--- RECORDED INFORMATION Enclosed Below ---
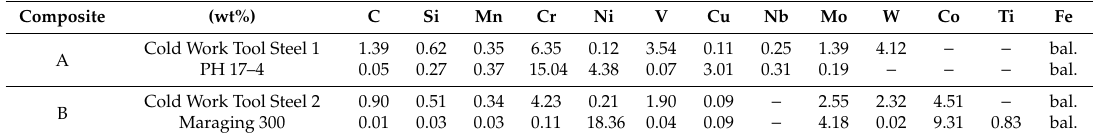
Table 1. Composition of the alloys. Composite A consists of the cold work tool steel 1 and a precipitation hardening (PH) steel. Composite B consists of the cold work tool steel 2 and a maraging steel. Composite (wt%) Cold Work Tool Steel 1 A Cold Work Tool Steel B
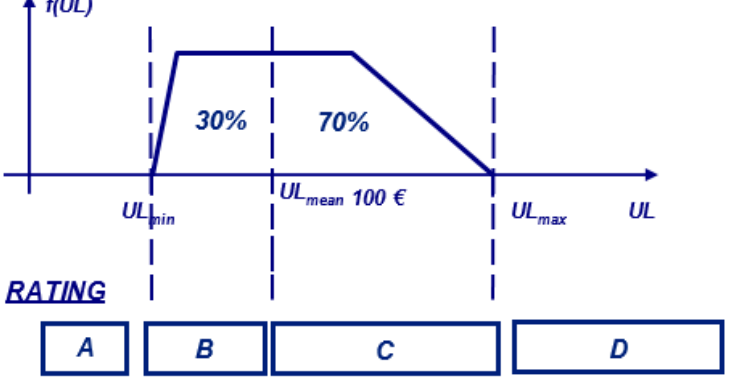
Figure 9. Example of UL density function and rating classes. Source: author own study.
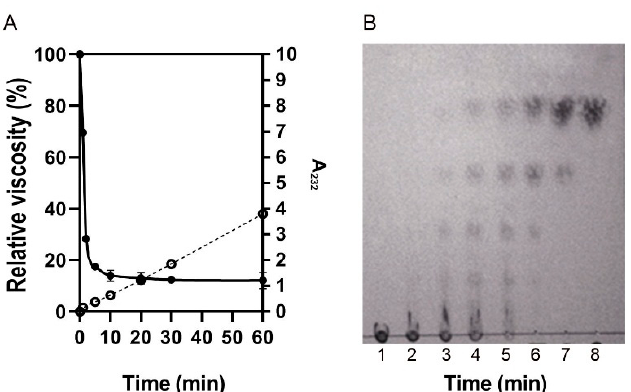
Figure 9. Viscosity analysis of enzymatic pattern and TLC analysis of the reaction pattern of enzyme: ( A ) Viscosity analysis; ( B ) TLC analysis, from left to right are 0, 5, 10, 20, 30, 60, 120, 240 min, respec- tively.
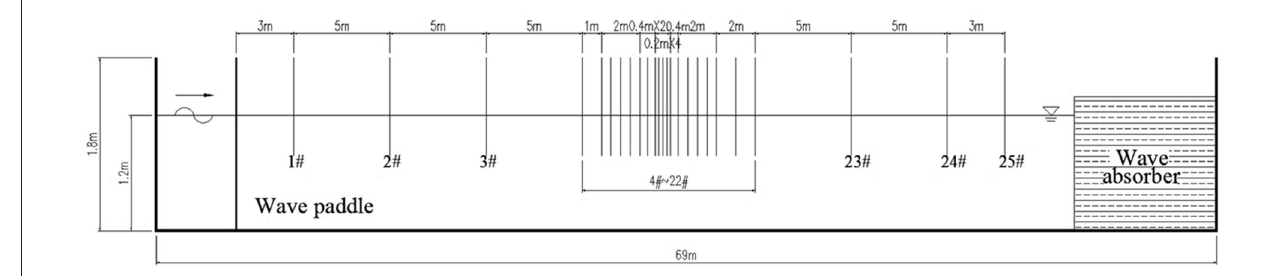
FIGURE 1 | Sketch of the experimental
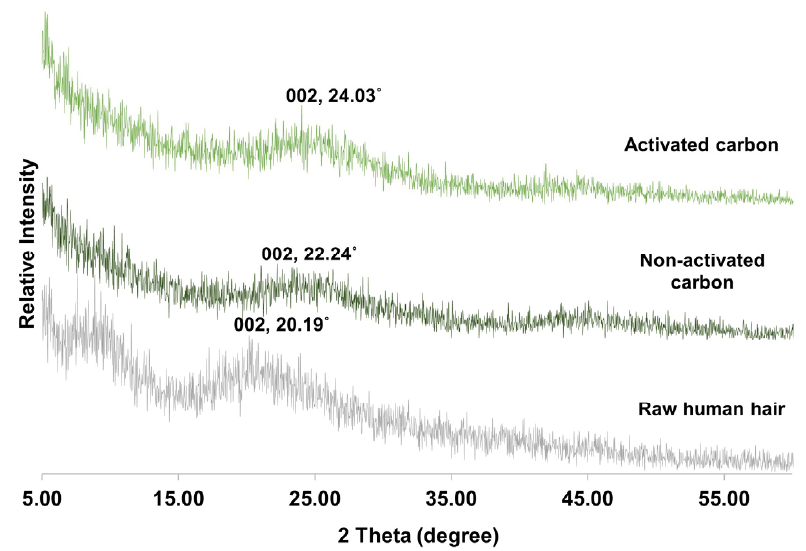
Figure 3. XRD results of raw human hair, non-activated carbon, and activated carbon.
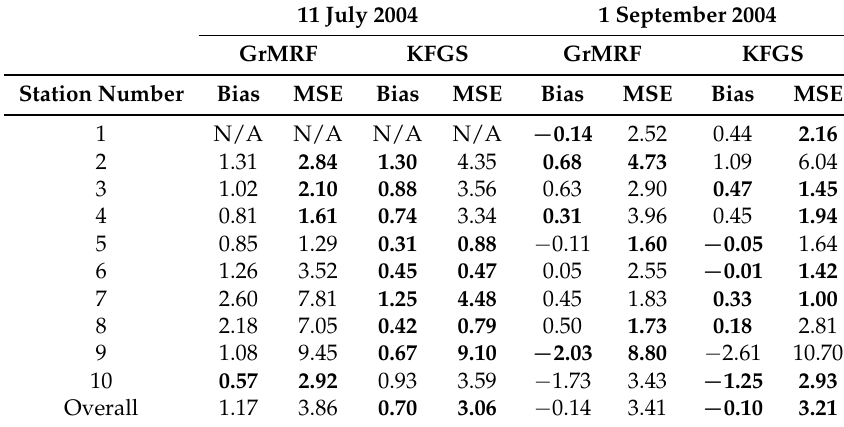
Table 2. Performance of GrMRF and KFGS in simulating the 3-hourly surface wind speed at each station during 11 July 2004 and 1 September 2004. The last row corresponds to the overall mean performance of the experiments. Bold numbers indicate the simulation with the smallest mean bias (m s − 1 ) and MSE (m 2 s − 2 ). N/A: observations not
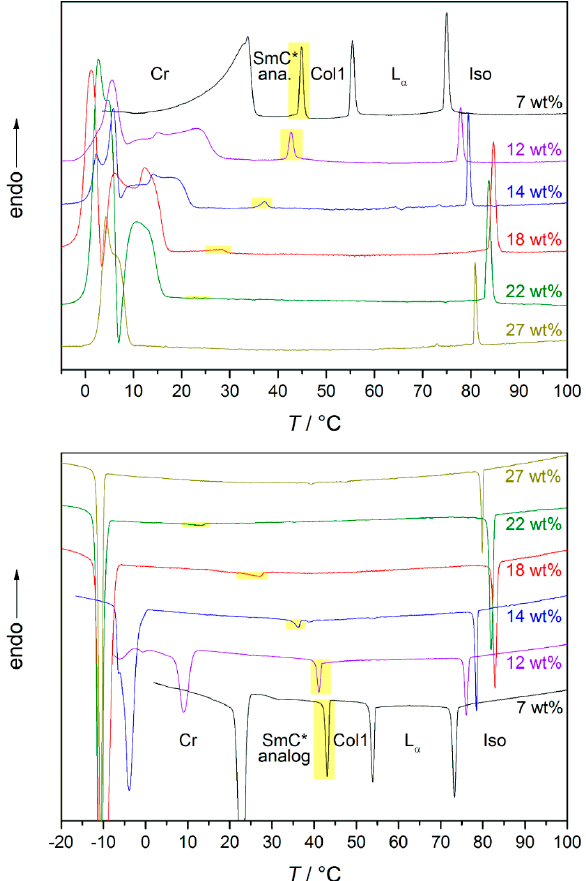
Figure 20. DSC curves obtained while heating (top) and cooling (bottom) the system 4 / formamide. The weight fraction of formamide is indicated in the graphs. The transition from the high temperature phase to the lyotropic SmC* phase is highlighted in yellow. In the sample with the smallest amount of formamide the high temperature phase is a columnar (Col1) phase. For the samples with 12 to 22 wt% of formamide, it is a L α phase. In case of the sample with the highest formamide concentration, the only mesophase occurring is a L α phase (cf. Figure 15). (Reprinted by permission from Springer Nature: [13].)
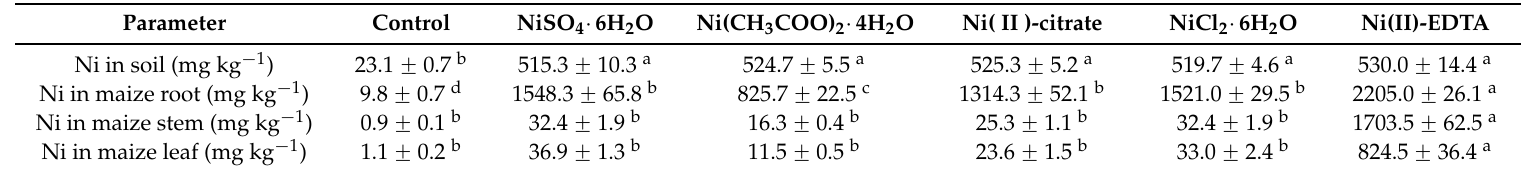
Table 2. Ni contents of maize roots, stems, and leaves after 28 days of exposure to different Ni compounds (560 mg Ni ¨ kg ´ 1 of soil) in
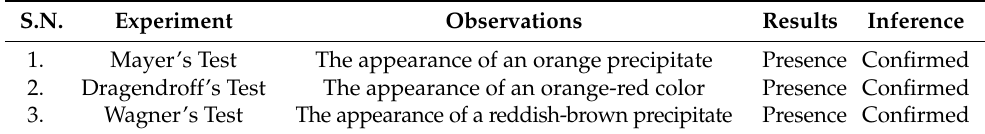
Table 2. Chemical tests of the Acacia catechu alkaloids.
--- End of Enclosed RECORDED INFORMATION ---
## INSTRUCTIONS FOR THE TASK
Put down exactly the lines of the data above that run from its first line through the line bearing "Figure 9. Example", and no pictures.

## EXPECTED ANSWER
Table 1. Composition of the alloys. Composite A consists of the cold work tool steel 1 and a precipitation hardening (PH) steel. Composite B consists of the cold work tool steel 2 and a maraging steel. Composite (wt%) Cold Work Tool Steel 1 A Cold Work Tool Steel B
Figure 9. Example of UL density function and rating classes. Source: author own study.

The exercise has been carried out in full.